1. 6. La complexité polylogale

Souvent, raisonne R. Bouchard, l’enseignant évalue la « bonne » réponse de l’étudiant non seulement par une qualification évaluative, mais aussi en re-produisant cette réponse ou en y ajoutant un élément supplémentaire ou en la reformulant de manière importante. Les caractéristiques intonatives de l’énoncé professoral y sont déterminantes. R. Bouchard remarque qu’à cette frontière entre répétition et reformulation se joue la question de la prise en charge énonciative de l’énoncé: dans le premier cas, il peut s’agir d’une simple prise en compte, dans le second par contre c’est clairement l’enseignant qui intervient au nom de l’institution scientifique dont il est le représentant.

Il est fréquent que l’enseignant demande à un étudiant de terminer son énoncé ou sa réponse.

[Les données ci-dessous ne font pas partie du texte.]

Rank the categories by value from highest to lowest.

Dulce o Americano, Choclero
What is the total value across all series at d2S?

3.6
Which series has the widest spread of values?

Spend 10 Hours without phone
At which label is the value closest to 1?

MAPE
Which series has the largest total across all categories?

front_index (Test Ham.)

L’apprenant n’intervient alors qu’en tant que sujet du savoir, sans investissement énonciatif véritable. Il s’agit alors d’une co-locution qui est, selon R. Bouchard, aussi caractéristique du fonctionnement didactique.

Or R. Bouchard nous démontre comment lors d’un cours ordinaire, se conjugue une complexité due à la gestion a priori de la prise de parole de plusieurs individus, mais aussi au règlement a posteriori de la variété des incidents due à la co-présence active de tous ces participants. Cette complexité est caractéristique de la nature manifestement polylogale de la communication pédagogique.

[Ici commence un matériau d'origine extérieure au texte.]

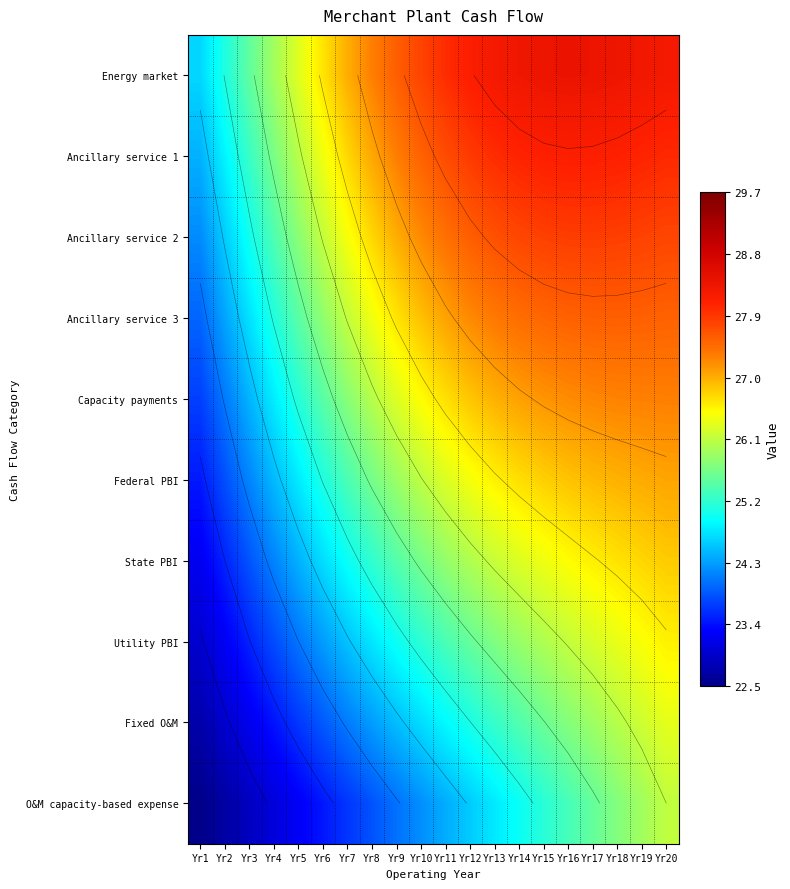

Is it true that O&M capacity-based expense equals 11.3 at Yr18?

False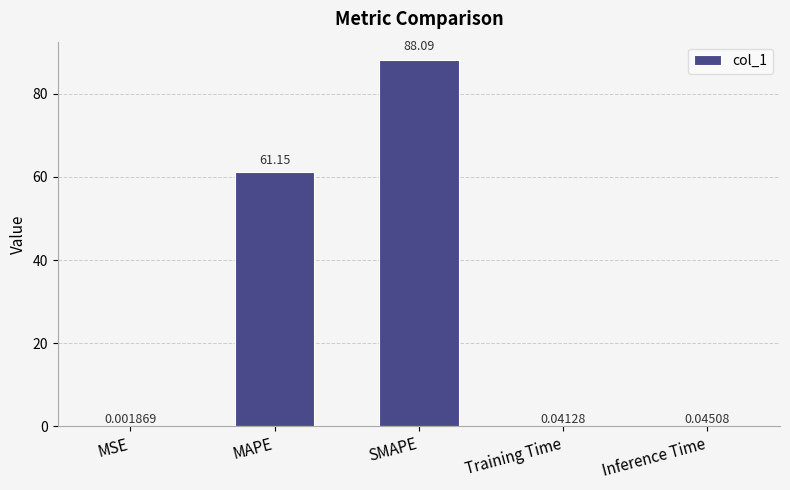

At which label is the value closest to 44?

MAPE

La complexité polylogale se combine d’autre part à la pluralité des fonctions correspondant au métier d’enseignant. C’est ce qui différencie, selon R. Bouchard, le polylogue pédagogique d’une assemblée politique, par exemple, moins hétérogène de ce dernier point de vue. Cette combinaison engendre une grande hétérogénéité énonciative. Elle est à l’origine de la nature forcément polylogique des énoncés des enseignants. R. Bouchard évoque ainsi la nature polylogale de l’intervention pédagogique.

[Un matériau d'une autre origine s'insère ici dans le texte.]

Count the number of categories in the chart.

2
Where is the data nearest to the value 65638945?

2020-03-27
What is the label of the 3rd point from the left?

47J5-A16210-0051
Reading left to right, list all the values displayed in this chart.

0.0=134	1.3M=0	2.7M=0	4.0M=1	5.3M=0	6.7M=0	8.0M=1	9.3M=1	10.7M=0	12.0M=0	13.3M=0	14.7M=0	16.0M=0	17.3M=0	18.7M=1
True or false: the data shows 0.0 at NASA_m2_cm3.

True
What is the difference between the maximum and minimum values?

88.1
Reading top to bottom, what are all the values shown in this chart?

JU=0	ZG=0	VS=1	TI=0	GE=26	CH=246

L'interaction pédagogique donne lieu à un polylogue situé. Comme tout polylogue situé, interactif de surcroît, elle ne peut se dérouler sans une distribution précise des droits et des devoirs de co-locution et de co-action entre les participants. Elle donne donc lieu, selon R. Bouchard, à des (ensembles d') événements langagiers planifiés, qui sont plus oralographiques que véritablement oraux et où s'exerce le savoir-faire professionnel de l'enseignant, le seul à connaître vraiment la finalité de l'interaction. Ce savoir-faire se manifeste par une organisation a priori de l'interaction par la préparation d'un ensemble, organisé séquentiellement, de documents spécialisés d'« encadrement » didactique et par une organisation « on line » au moyen de l'échange pédagogique ternaire. Comme toute interaction praxéologique, elle demande à ses participants de construire un contexte cognitif spécifique.

Si l'interaction pédagogique est praxéologique, elle l'est donc, conclut R. Bouchard, de manière différente pour ses participants. Pour l’enseignant, c'est une interaction professionnelle construite, correspondant pour une part à une formation universitaire et professionnelle. Pour les apprenants, c'est une interaction sociale vécue, plus ou moins clairement finalisée, où ils jouent une gamme de rôles beaucoup plus ouverte.

D’un point de vue didactique, résume R. Bouchard, cette interaction inégale ne peut donner naissance qu'à des prises de parole inégales et limitées; ou plus précisément encore, à un phénomène de co-locution, de co-énonciation dominée, qui ne saurait favoriser l'apprentissage de la (prise de) parole autonome. L'immersion linguistique dans d'autres disciplines n'est donc pas une panacée pour l'apprentissage de la langue (maternelle ou étrangère) si l'enseignement de ces autres disciplines n'est pas aménagé en conséquence.

L’analyse de ces polylogues pédagogiques devrait, selon R. Bouchard, favoriser une conception interdidactique du fonctionnement des classes permettant de mieux comprendre à la fois la culture pédagogique générale des apprenants vivant dans une institution éducative donnée mais aussi l’effort d’adaptation relatif qu’on leur demande implicitement quand ils passent d’une discipline à une autre au sein de cette institution.

La responsabilité didactique de l’enseignant est, souligne R. Bouchard, de favoriser l’apprentissage simultané de l’ensemble des étudiants.

R. Bouchard estime que l’étude des polylogues particuliers puisse avoir des conséquences sur la conception pragmatique du polylogue en général. La notion de tour de parole devient plus un tour de rôle, impliquant un ensemble d’actions verbales et non verbales, visant éventuellement un ou des participants différents.